A última vez que a escritora foi vista na Jornada, saía
do Circo da Cultura, durante a entrega do cheque de 100 mil reais
referentes ao prêmio Passo Fundo, Zaffari e Bourbon de Literatura,
ao qual também concorria. Encerrou sua conta no Hotel San
Silvestre e embarcou para o Rio de Janeiro ontem pela manhã
sem maiores explicações.
Fora da pauta
A noite de ontem foi reservada para a discussão A formação
da opinião: jornalismo tradicional versus jornalismo eletrônico,
com a participação dos jornalistas Claudia Barcelos,
Augusto Nunes, Haroldo Ceravolo Sereza, José Gaston Ilguer
e Ignácio Loyola Brandão. O debate ultrapassou o tema
proposto, abrangendo outros tópicos do jornalismo atual,
como a ética e a qualidade do trabalho. Fugindo completamente
do tema, Nunes acabou usando boa parte de seu tempo para explicar
sua recente demissão da revista Época.
Só
as grandonas
Ignácio de Loyola Brandão fez a platéia rir
quando comentou que muitas pessoas o confundem com Ziraldo e lhe
pedem autógrafos. O autor de O Menino Maluquinho perguntou
o que ele faz quando isso acontece. E Loyola respondeu: Eu
assino, mas você continua com a criançada que eu fico
com as grandonas.
FRASES
Vou
começar cantando Strangers in the night. Me sinto como um
artista pop. Afonso Romano de SantAnna
A linguagem é a carne e o sangue do poema. A verdadeira
poesia é intraduzível. Rodolfo Alonso
Desculpem se eu perturbei essa festa. Ana Paula Tavares
Estou me sentindo como se fosse a Madonna. Martha Medeiros
O leitor que procuro não é o que me entende
imediatamente, mas é, sobretudo, aquele com quem eu possa
me entender. Rui Duarte de Carvalho
Palavra não é coisa que se diga. Quem toma a
palavra pela coisa, diz palavra com palavra, mas não diz
coisa com coisa. Ricardo Silvestrin
Estilhaços de um passado presente
Em 1980, estourou, literalmente, como uma bomba a morte de um militar
e o grave ferimento de outro quando conduziam, em um carro, um artefato
explosivo que seria detonado em um show musical. O episódio
ficou conhecido como o Caso Rio Centro. A princípio, integrantes
do regime militar, que comandava o Brasil na época, tentou
culpar militantes de esquerda pelo atentado. Mas a história
tratou de desvendar que os próprios militares eram os responsáveis.

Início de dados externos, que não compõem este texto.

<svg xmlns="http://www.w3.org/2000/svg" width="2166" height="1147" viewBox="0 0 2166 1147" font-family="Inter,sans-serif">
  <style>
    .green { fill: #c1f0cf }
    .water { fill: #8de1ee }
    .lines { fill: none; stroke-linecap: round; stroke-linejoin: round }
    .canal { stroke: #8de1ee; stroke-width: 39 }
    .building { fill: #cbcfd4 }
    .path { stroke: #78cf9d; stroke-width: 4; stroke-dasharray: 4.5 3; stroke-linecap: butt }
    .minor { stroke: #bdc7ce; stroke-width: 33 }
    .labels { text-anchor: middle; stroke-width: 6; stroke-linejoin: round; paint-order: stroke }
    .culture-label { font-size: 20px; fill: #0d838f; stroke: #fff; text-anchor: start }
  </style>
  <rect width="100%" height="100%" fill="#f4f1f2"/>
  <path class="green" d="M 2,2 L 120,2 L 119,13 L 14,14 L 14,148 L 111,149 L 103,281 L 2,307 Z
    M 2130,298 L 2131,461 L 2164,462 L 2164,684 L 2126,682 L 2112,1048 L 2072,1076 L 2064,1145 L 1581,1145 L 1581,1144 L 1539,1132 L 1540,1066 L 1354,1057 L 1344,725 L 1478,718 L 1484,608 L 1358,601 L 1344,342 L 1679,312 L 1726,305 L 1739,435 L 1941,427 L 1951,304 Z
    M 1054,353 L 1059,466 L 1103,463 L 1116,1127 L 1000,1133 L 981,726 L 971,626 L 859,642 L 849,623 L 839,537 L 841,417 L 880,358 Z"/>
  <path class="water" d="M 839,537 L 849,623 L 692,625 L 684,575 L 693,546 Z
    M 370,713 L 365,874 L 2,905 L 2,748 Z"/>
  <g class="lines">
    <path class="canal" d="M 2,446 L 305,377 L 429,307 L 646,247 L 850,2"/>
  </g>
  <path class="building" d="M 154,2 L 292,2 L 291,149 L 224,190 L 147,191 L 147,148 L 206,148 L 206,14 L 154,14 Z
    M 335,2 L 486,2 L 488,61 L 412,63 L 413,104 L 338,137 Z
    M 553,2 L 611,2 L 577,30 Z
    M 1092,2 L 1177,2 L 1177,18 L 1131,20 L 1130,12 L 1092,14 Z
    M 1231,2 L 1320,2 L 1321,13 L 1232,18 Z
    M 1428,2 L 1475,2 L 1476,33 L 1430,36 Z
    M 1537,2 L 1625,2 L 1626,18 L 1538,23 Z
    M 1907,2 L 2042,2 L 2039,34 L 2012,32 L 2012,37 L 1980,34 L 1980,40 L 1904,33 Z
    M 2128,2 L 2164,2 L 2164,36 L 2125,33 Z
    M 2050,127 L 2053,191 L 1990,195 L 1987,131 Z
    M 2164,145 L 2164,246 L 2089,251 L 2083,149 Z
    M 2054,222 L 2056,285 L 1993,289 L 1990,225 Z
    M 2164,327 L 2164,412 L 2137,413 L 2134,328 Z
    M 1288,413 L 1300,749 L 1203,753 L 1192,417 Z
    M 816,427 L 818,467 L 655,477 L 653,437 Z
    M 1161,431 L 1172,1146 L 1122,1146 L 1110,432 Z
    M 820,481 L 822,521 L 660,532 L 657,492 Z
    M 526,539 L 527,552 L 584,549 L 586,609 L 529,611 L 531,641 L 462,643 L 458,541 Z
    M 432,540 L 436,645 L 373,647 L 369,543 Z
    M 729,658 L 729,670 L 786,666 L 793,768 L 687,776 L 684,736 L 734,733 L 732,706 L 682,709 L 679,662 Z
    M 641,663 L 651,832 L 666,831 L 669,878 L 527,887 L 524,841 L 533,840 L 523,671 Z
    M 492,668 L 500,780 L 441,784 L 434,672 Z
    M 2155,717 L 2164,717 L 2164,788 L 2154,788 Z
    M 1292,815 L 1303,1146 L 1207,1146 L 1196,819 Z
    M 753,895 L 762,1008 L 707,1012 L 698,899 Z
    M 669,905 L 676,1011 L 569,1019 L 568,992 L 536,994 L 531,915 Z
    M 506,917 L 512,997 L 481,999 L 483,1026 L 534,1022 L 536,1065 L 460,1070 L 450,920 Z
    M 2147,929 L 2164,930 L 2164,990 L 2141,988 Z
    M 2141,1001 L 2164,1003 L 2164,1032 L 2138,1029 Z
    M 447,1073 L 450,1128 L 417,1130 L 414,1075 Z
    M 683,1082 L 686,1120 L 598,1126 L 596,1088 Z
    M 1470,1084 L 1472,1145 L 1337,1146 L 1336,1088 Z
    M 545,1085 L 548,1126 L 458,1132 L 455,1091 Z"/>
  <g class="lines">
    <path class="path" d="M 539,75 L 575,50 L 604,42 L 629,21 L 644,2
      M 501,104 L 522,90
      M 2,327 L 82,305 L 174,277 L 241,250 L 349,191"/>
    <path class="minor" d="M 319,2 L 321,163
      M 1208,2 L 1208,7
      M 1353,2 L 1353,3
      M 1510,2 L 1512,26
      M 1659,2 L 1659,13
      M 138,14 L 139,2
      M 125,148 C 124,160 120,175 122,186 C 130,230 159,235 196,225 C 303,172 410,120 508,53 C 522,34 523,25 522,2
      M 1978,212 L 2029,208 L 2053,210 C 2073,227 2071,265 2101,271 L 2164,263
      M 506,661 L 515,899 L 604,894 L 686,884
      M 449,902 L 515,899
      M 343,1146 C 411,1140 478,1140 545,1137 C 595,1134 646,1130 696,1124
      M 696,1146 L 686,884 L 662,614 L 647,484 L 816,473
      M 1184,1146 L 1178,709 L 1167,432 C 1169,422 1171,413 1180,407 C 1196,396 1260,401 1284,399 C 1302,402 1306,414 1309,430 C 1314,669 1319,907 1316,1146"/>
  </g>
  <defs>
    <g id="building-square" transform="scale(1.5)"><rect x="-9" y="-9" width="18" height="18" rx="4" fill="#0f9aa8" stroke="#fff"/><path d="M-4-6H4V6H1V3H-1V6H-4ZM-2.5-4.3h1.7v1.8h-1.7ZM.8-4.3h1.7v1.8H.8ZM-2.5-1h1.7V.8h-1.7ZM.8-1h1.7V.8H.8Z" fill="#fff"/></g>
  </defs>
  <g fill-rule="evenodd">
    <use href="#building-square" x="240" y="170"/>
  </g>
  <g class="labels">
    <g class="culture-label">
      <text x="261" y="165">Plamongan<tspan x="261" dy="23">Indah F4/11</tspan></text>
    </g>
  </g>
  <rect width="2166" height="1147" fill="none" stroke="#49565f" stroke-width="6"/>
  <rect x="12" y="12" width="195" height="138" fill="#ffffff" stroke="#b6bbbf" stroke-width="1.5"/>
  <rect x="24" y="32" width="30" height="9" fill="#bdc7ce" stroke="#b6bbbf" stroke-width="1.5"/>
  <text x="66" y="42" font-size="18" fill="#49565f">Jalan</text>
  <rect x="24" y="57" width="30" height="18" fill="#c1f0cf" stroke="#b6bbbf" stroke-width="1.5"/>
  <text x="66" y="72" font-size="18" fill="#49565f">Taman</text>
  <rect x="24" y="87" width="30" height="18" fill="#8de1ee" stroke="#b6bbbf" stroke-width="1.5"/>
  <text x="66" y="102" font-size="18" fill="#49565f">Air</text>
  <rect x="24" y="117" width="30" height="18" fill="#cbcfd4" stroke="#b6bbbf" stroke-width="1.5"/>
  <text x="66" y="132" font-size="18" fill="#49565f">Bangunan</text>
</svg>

A farsa não passou desapercebida pelo poeta Affonso Romano
de SantAnna. Na época, escreveu um poema que, como
ele mesmo diz, permanece atual até hoje. Eis alguns trechos
de A implosão da Mentira: Mentiram-me ontem e hoje
mentiram novamente. Mentem de corpo e alma, completamente... Mentem
de maneira tão pungente que, acho, mentem sinceramente. Mentem,
mentem e calam. Mas suas frases falam...De tanto mentir tão
bravamente, constróem um país de mentira diariamente.